Textauszug:
• • • • • • •

Du könntest versuchen die MAC des virtuellen Devices zu kaskadieren.

Aber hier wäre es wohl einfacher dem virtuellen ethernet device eine feste IP zu geben.

Und diese dann bei deinem DHCP proforma bekannt zu machen.

Und deinem DNS-Server, falls du einen verwendest, wie es sich gehört.

wenn nicht, umso einfacher.

----------

## Schwaba

 *Max Steel wrote:*   

> Aber hier wäre es wohl einfacher dem virtuellen ethernet device eine feste IP zu geben.
> 
> Und diese dann bei deinem DHCP proforma bekannt zu machen. 

 

Es handelt sich hier eben um meinen InternetProvider.

----------

## dertobi123

 *Schwaba wrote:*   

>  *Max Steel wrote:*   Aber hier wäre es wohl einfacher dem virtuellen ethernet device eine feste IP zu geben.
> 
> Und diese dann bei deinem DHCP proforma bekannt zu machen.  
> 
> Es handelt sich hier eben um meinen InternetProvider.

 

Dann schreib doch einfach mal in -vvvv auf, was du *genau* machen willst. So bleibts bei einem "geht nicht". (Wobei der Hinweis auf "InternetProvider" es nun noch kryptischer macht ...)

----------

## Schwaba

Also ich der PC ist am Internet. 

Mein Provider gibt mir maximal 4 IPs per DHCP. 

Ich habe aber nur eine Netzwerkkarte die ich für die Internetverbindung brauchen kann.

Möchte aber mehrere IPs gleichzeitig haben mit denen ich ins Internet gehen kann.

----------

## STiGMaTa_ch

 *Schwaba wrote:*   

> Mein Provider gibt mir maximal 4 IPs per DHCP. 
> 
> Ich habe aber nur eine Netzwerkkarte die ich für die Internetverbindung brauchen kann.
> 
> Möchte aber mehrere IPs gleichzeitig haben mit denen ich ins Internet gehen kann.

 

Und der tiefere Sinn dahinter wäre? Du wirst weder "schneller" noch sonstwas im Internet sein.

Lieber Gruss

STiGMaTa

----------

## dertobi123

.oO ( mir fehlen die Worte - sorry )

----------

## Schwaba

 *STiGMaTa_ch wrote:*   

> Und der tiefere Sinn dahinter wäre? Du wirst weder "schneller" noch sonstwas im Internet sein.

• • • • • • •

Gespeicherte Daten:
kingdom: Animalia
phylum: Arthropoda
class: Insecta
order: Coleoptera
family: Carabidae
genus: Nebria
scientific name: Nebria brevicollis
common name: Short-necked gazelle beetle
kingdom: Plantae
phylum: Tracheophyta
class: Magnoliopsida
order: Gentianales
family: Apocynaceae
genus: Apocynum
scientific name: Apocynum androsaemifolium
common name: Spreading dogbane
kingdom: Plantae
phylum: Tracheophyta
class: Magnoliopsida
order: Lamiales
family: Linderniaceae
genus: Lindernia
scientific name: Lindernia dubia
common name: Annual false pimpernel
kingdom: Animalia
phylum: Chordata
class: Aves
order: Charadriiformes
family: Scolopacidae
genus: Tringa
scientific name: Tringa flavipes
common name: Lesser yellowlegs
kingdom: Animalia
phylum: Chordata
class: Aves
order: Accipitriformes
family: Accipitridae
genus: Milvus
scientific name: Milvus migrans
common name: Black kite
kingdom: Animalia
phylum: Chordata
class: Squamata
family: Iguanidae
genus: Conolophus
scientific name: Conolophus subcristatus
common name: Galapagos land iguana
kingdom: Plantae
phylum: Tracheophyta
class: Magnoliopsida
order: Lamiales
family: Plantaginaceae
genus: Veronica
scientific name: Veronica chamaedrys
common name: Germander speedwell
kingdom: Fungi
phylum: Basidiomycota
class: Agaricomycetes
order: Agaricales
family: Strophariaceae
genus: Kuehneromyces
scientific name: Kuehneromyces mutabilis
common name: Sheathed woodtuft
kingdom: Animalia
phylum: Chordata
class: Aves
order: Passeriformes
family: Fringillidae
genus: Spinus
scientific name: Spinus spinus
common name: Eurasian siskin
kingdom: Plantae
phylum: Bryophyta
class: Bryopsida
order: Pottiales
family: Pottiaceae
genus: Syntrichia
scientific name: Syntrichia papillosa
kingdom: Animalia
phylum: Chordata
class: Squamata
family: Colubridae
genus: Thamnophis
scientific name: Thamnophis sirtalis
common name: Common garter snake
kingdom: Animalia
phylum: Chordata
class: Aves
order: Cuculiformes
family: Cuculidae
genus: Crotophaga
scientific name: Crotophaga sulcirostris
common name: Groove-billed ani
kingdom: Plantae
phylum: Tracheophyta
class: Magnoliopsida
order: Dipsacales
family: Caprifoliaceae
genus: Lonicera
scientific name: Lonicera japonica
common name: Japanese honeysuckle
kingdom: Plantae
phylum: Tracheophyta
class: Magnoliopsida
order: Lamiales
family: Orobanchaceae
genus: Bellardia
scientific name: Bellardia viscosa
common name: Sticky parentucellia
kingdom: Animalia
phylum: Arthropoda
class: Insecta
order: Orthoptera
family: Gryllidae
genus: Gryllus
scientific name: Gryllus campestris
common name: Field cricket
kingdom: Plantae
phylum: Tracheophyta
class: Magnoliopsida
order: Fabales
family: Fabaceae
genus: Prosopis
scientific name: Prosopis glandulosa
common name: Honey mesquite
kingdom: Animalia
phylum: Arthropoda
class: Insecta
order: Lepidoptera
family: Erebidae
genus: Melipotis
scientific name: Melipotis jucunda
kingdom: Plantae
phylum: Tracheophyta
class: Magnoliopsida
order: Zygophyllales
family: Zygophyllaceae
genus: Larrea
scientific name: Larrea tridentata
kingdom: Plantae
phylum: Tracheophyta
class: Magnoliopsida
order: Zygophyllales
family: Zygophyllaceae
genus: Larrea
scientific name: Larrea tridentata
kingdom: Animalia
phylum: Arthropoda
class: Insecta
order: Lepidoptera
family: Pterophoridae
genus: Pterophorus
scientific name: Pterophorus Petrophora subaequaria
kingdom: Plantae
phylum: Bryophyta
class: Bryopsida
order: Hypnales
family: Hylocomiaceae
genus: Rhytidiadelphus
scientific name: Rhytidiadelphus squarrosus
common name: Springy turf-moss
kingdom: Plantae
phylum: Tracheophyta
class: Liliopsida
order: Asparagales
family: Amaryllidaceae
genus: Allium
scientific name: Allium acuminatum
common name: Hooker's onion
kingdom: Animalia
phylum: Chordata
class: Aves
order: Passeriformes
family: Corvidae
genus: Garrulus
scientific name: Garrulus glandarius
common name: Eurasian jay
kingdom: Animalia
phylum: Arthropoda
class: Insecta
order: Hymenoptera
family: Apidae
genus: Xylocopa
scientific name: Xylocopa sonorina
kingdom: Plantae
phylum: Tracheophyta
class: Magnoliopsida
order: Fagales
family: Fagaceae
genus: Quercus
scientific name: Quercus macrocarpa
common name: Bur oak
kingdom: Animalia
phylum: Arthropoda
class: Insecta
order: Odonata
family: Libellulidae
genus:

• • • • • • •

Arbeitsanweisung:
Zitiere aus dem Textauszug über mehrere IP-Adressen wortgetreu den Teil, der bei den Worten „Du könntest versuchen“ anfängt und mit „es sich gehört.“ aufhört. Die Datensätze werden hier nicht gebraucht.

Lösung der Aufgabe:
Du könntest versuchen die MAC des virtuellen Devices zu kaskadieren.

Aber hier wäre es wohl einfacher dem virtuellen ethernet device eine feste IP zu geben.

Und diese dann bei deinem DHCP proforma bekannt zu machen.

Und deinem DNS-Server, falls du einen verwendest, wie es sich gehört.